Esta nova edição reúne também uma dedicatória do poeta para a esposa, Dolores, e outra para a filha, Maria Julieta, e sua família; a crônica “Livros novos”, que Drummond publicou no jornal Correio da Manhã; e quatro poemas (“A música barata”, “Cerâmica”, “Descoberta” e “Intimação”), constantes, como inéditos, na Antologia poética do autor, publicada em 1962, e incluídos no Lição de coisas a partir da segunda edição, lançada em 1965.
Com esta edição, convidamos leitores e leitoras a desfrutar poemas que, para além da experimentação, compreendem temas caros a nosso querido poeta, como a memória, o humor e a mineração de si mesmo e do outro. Percebe-se assim que, para além de qualquer observação sobre a técnica de seus textos, o que encontramos é muitas vezes a humanidade mais singela. Sua expressão poética simples, porém sempre coesa, ainda nos espanta pela ternura. Esta lição, talvez por isso, fica e permanece. São poemas que, como pequenas joias, tornam-se cada vez mais valiosos “na correnteza esperta do tempo”.
RESENHA
O poema "pombo correio" retrata uma cena em que um grupo de garotos observa a chegada de um pombo-correio cansado e confuso, que voa baixo e se entrelaça entre folhas e galhos de uma árvore. Os garotos questionam qual seria a mensagem que o pombo trazia ou se ele teria se esquecido da razão de seu voo.
Através dessa situação aparentemente simples, o poema levanta reflexões sobre temas como a comunicação, o amor, a desatenção e a busca por um propósito na vida. O pombo-correio é apresentado como símbolo de uma mensagem a ser entregue, possivelmente de amor, sugerindo um elemento romântico na história. No entanto, a mensagem é perdida ou esquecida, deixando no ar uma sensação de mistério e indagação.

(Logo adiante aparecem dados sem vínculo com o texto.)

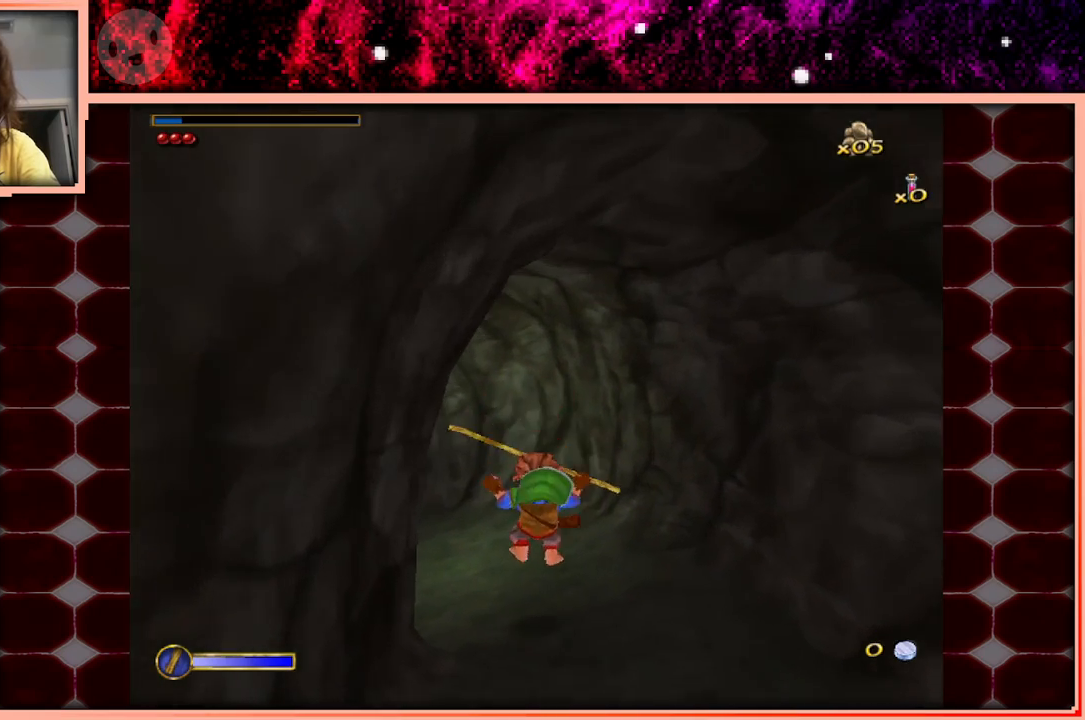
{"keys": ["space", "w"], "events": [[450, "space", "down"]]}
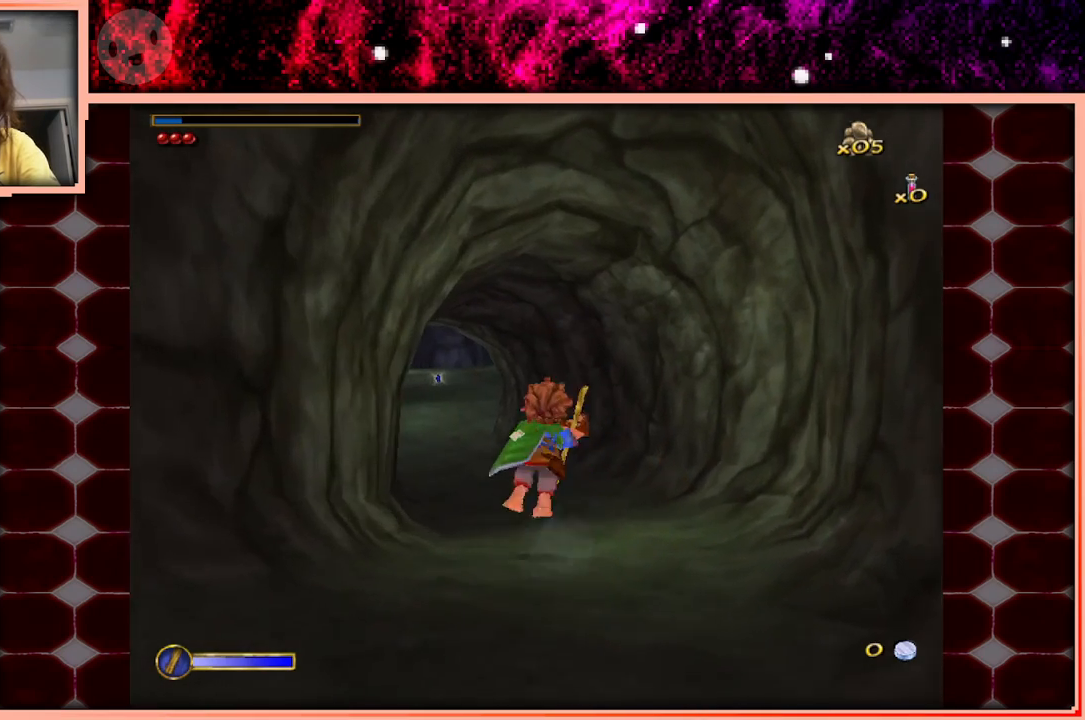
{"keys": ["w"], "events": [[83, "space", "up"]]}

A figura da senhora que salva o pombo e acaricia suas plumagens é uma representação de cuidado e proteção. Ela lhe dá atenção e ternura, assim como os pequenos garotos poderiam fazer, mesmo que de forma desastrada. Por sua vez, a referência aos sonhos municipais e ao Exército em manobras sugere uma tentativa de relacionar o cotidiano com os acontecimentos maiores e mais sérios da vida.
A presença da Rua Noel Rosa como cenário ajuda a ambientar a narrativa, evocando o ambiente urbano e, possivelmente, remetendo a elementos da cultura brasileira, como o samba. A menção à perda de mensagens importantes e segredos de Estado que se tornam invioláveis ressalta a fragilidade da comunicação e a decepção que pode ser causada pela falta de recebimento de uma mensagem esperada.
No último trecho, a referência ao senhor Manuel Duarte e aos pombos militares que não têm um destino definido mostra que, assim como o pombo-correio, todos nós buscamos um propósito em nossas vidas. A sensação de desorientação, perda e busca por respostas permeia toda a narrativa, criando uma atmosfera de incerteza e inquietação.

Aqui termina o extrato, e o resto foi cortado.